▶ [Records for the exercise]:

================================

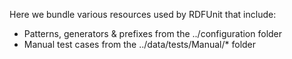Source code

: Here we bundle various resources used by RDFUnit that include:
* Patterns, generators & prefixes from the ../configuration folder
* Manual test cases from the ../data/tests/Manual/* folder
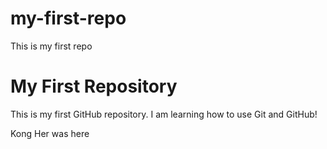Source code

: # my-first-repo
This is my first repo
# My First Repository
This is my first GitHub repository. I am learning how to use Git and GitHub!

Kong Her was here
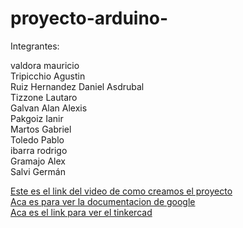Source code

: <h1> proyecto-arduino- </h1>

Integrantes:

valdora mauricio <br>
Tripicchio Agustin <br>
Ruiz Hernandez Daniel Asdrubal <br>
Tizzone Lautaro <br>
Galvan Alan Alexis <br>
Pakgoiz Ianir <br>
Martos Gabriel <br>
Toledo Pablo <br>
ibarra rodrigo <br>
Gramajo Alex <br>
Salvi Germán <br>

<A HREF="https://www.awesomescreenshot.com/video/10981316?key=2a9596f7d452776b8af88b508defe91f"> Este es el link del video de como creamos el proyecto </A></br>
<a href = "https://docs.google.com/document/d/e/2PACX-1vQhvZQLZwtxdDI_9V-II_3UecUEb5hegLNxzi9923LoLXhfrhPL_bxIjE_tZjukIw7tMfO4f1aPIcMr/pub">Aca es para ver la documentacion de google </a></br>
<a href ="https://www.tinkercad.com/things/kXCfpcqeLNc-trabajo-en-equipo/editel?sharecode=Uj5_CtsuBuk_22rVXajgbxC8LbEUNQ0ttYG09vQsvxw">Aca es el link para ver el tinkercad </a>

================================

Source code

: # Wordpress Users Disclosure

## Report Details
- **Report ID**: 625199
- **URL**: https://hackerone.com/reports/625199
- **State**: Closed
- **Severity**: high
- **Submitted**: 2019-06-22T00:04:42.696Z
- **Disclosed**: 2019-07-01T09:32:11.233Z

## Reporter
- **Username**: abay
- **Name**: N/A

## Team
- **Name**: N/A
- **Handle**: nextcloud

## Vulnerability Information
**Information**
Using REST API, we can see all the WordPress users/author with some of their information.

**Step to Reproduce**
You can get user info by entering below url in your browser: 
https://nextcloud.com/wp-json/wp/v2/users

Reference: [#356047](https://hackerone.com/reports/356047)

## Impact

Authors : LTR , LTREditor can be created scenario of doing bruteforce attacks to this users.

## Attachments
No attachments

================================

▶ [What is needed]: Within the material above, extract exactly the lines that start at the line containing "- **Handle**: nextcloud" and stop after the line containing "No attachments", and only those.

▶ [Reply to the exercise]:
- **Handle**: nextcloud

## Vulnerability Information
**Information**
Using REST API, we can see all the WordPress users/author with some of their information.

**Step to Reproduce**
You can get user info by entering below url in your browser: 
https://nextcloud.com/wp-json/wp/v2/users

Reference: [#356047](https://hackerone.com/reports/356047)

## Impact

Authors : LTR , LTREditor can be created scenario of doing bruteforce attacks to this users.

## Attachments
No attachments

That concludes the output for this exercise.